By: Holly Vedova (Federal Trade Commission)

Given the recent surge in merger filings and the Commission’s obligation to protect Americans from illegal transactions, the Bureau of Competition is instituting new process reforms to best to use its limited resources. These reforms build on other enhancements the Bureau announced in an August blog post.

The Hart-Scott-Rodino (HSR) Act requires that companies provide the FTC and Department of Justice with advance notice of certain transactions above a certain threshold, to provide the agencies 30 days to pursue an initial investigation and to determine whether additional information is needed to assess the legality of the transaction. If the FTC or DOJ seeks additional information through what is known as a “second request,” the law forbids merging firms from consummating a transaction until the companies have substantially complied with the additional investigatory request. When the FTC issues a second request, FTC staff typically engage in negotiations (sometimes quite extensive) with merging companies to tailor the scope of search to meet the specific needs of our investigation, and to consider modifications requested by the companies under investigation.

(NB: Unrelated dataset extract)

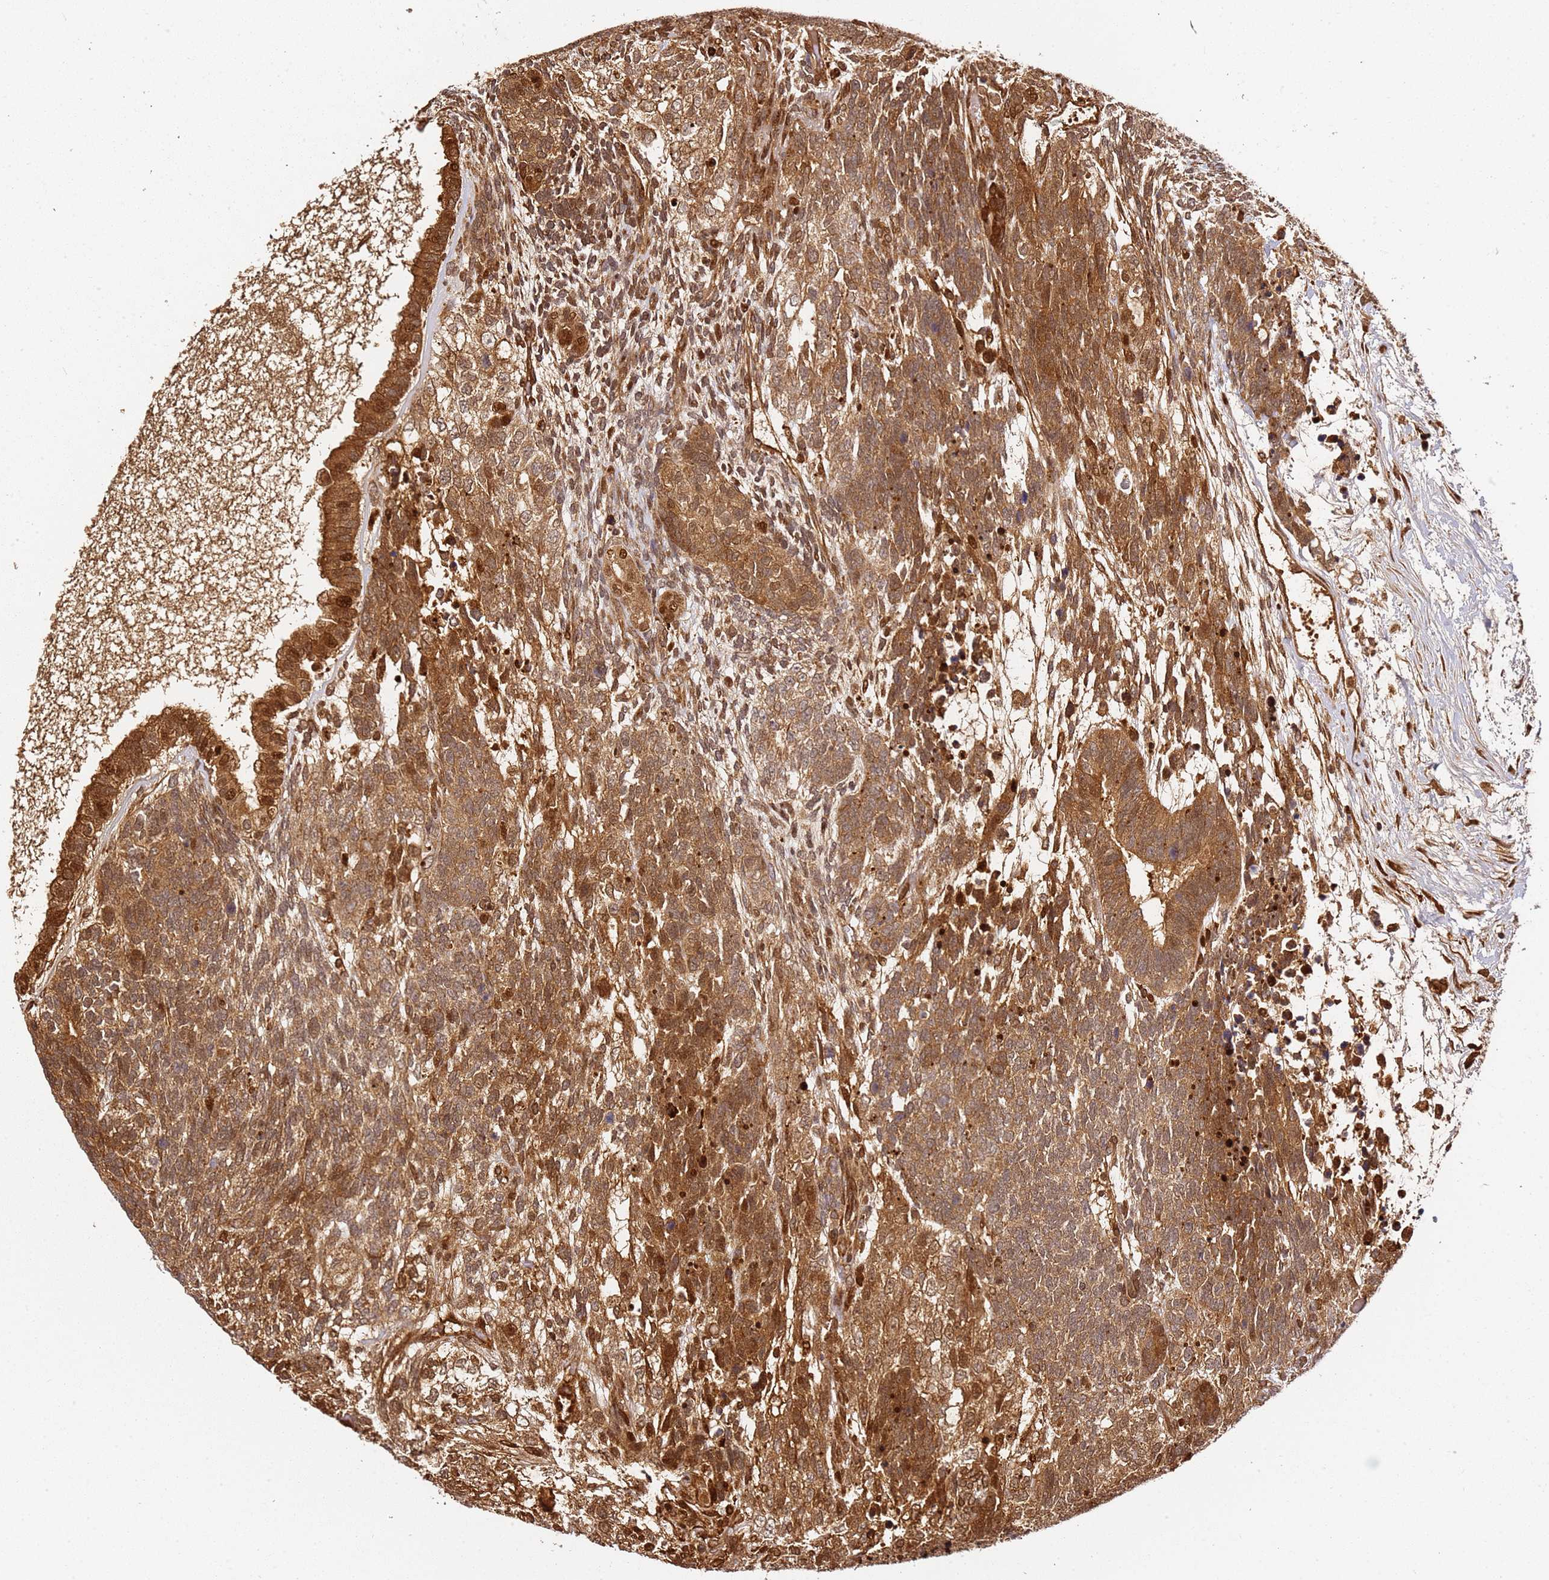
{"staining": {"intensity": "moderate", "quantity": ">75%", "location": "cytoplasmic/membranous,nuclear"}, "tissue": "testis cancer", "cell_type": "Tumor cells", "image_type": "cancer", "snomed": [{"axis": "morphology", "description": "Carcinoma, Embryonal, NOS"}, {"axis": "topography", "description": "Testis"}], "caption": "Human testis embryonal carcinoma stained for a protein (brown) demonstrates moderate cytoplasmic/membranous and nuclear positive expression in about >75% of tumor cells.", "gene": "SMOX", "patient": {"sex": "male", "age": 23}}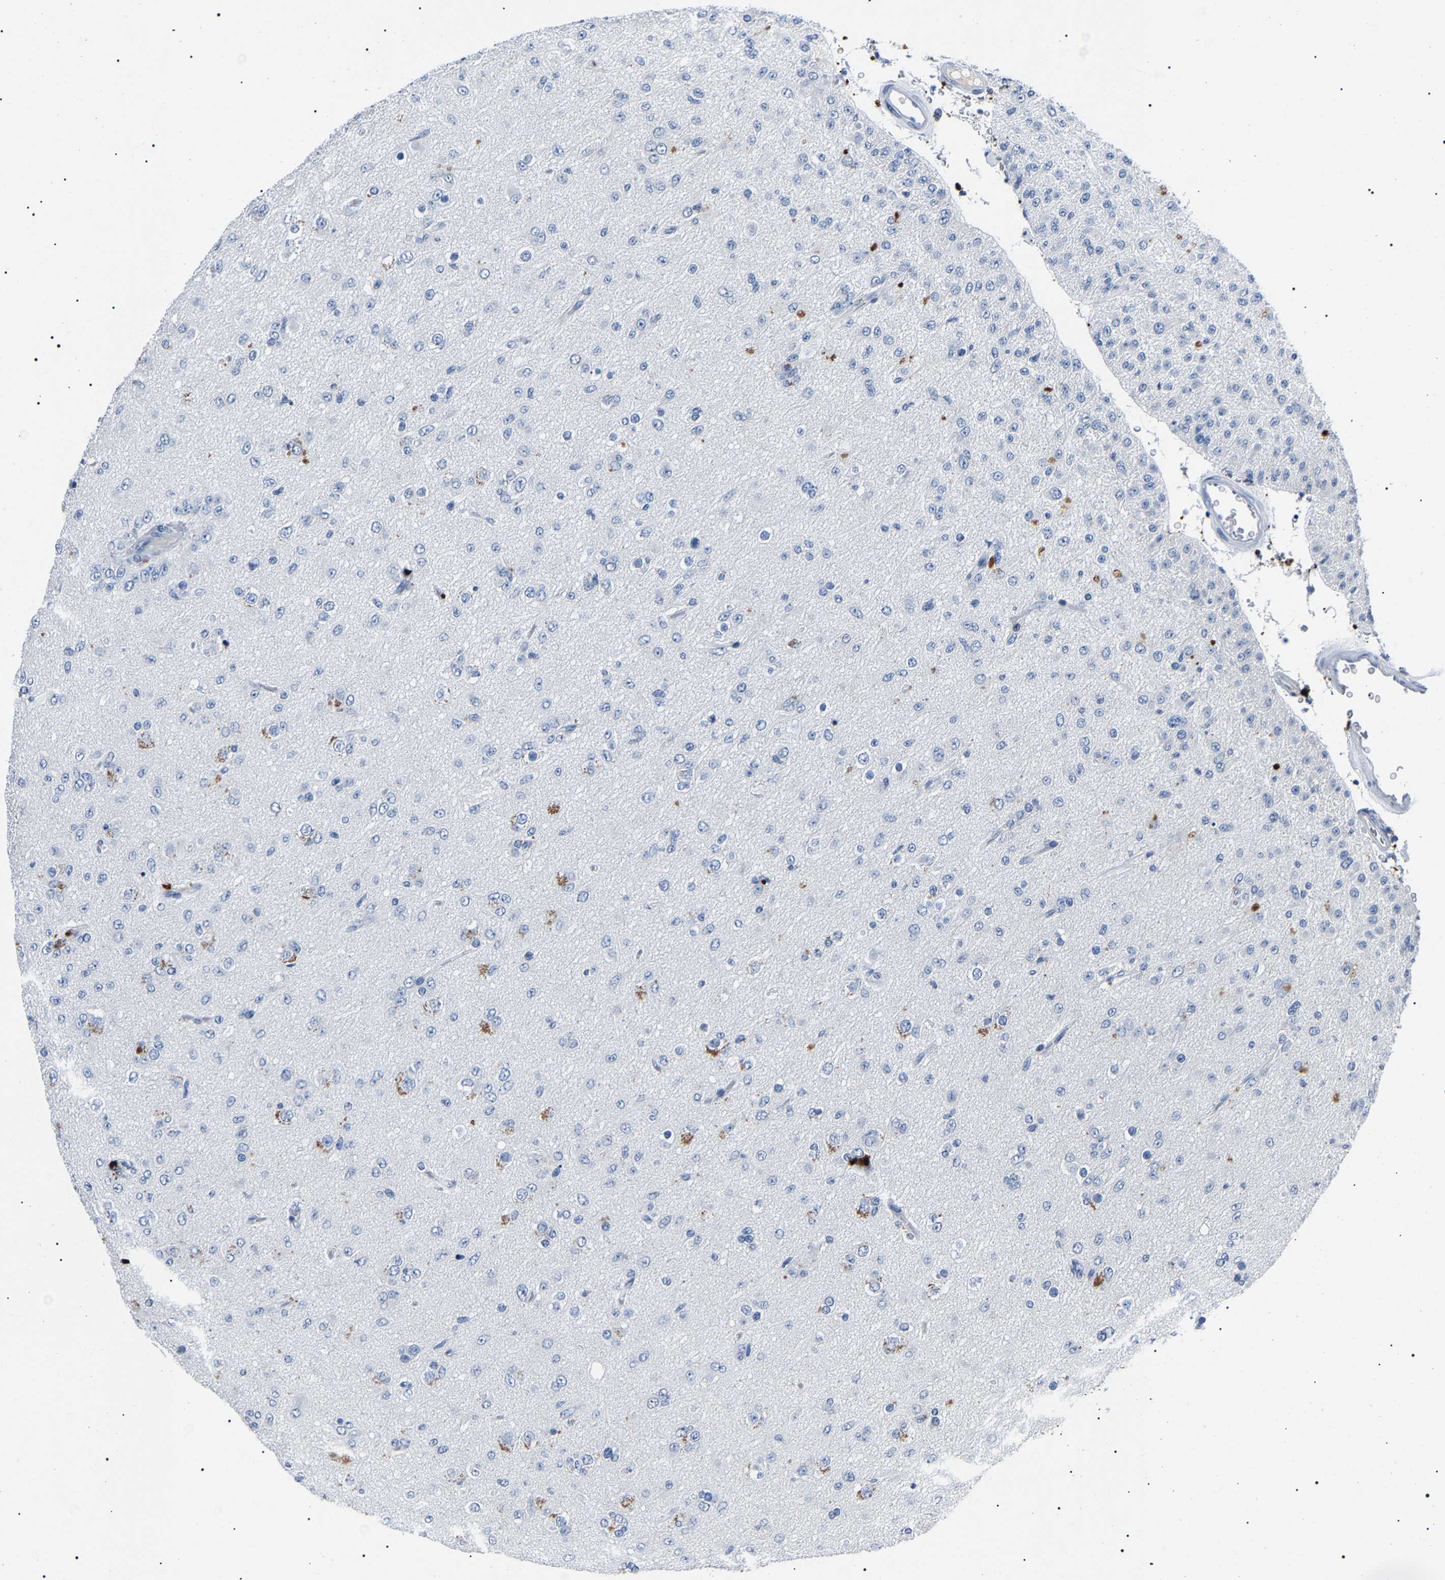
{"staining": {"intensity": "negative", "quantity": "none", "location": "none"}, "tissue": "glioma", "cell_type": "Tumor cells", "image_type": "cancer", "snomed": [{"axis": "morphology", "description": "Glioma, malignant, Low grade"}, {"axis": "topography", "description": "Brain"}], "caption": "The immunohistochemistry (IHC) histopathology image has no significant staining in tumor cells of glioma tissue.", "gene": "KLK15", "patient": {"sex": "male", "age": 65}}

Mergers and acquisitions have hit an all-time high. Mergers filed with the antitrust agencies have doubled from 2010 to 2020 to nearly 2,000 deals a year. In the first eight months of 2021 alone, 2,436 acquisitions have already been filed with the agencies, meaning that right now these eight months have already seen many more filings than most other years. Based on the trend in these numbers, we project that we may hit 3,500 merger filings before the end of the year. There is no question now that this is going to be a record-setting year. This merger wave – which includes anticompetitive transactions that should have never been contemplated – has taxed federal antitrust agencies. Between 2010 and 2016, FTC and DOJ funding stagnated in nominal terms, and, in real terms, effectively declined. In 2017 and 2018, the FTC’s full-time employee headcount declined, and it remains roughly two-thirds of what it was 40 years ago. And, since the 1990’s, the scope of investigation and litigation discovery has expanded exponentially, with voluminous electronic submissions demanding substantial staff resources.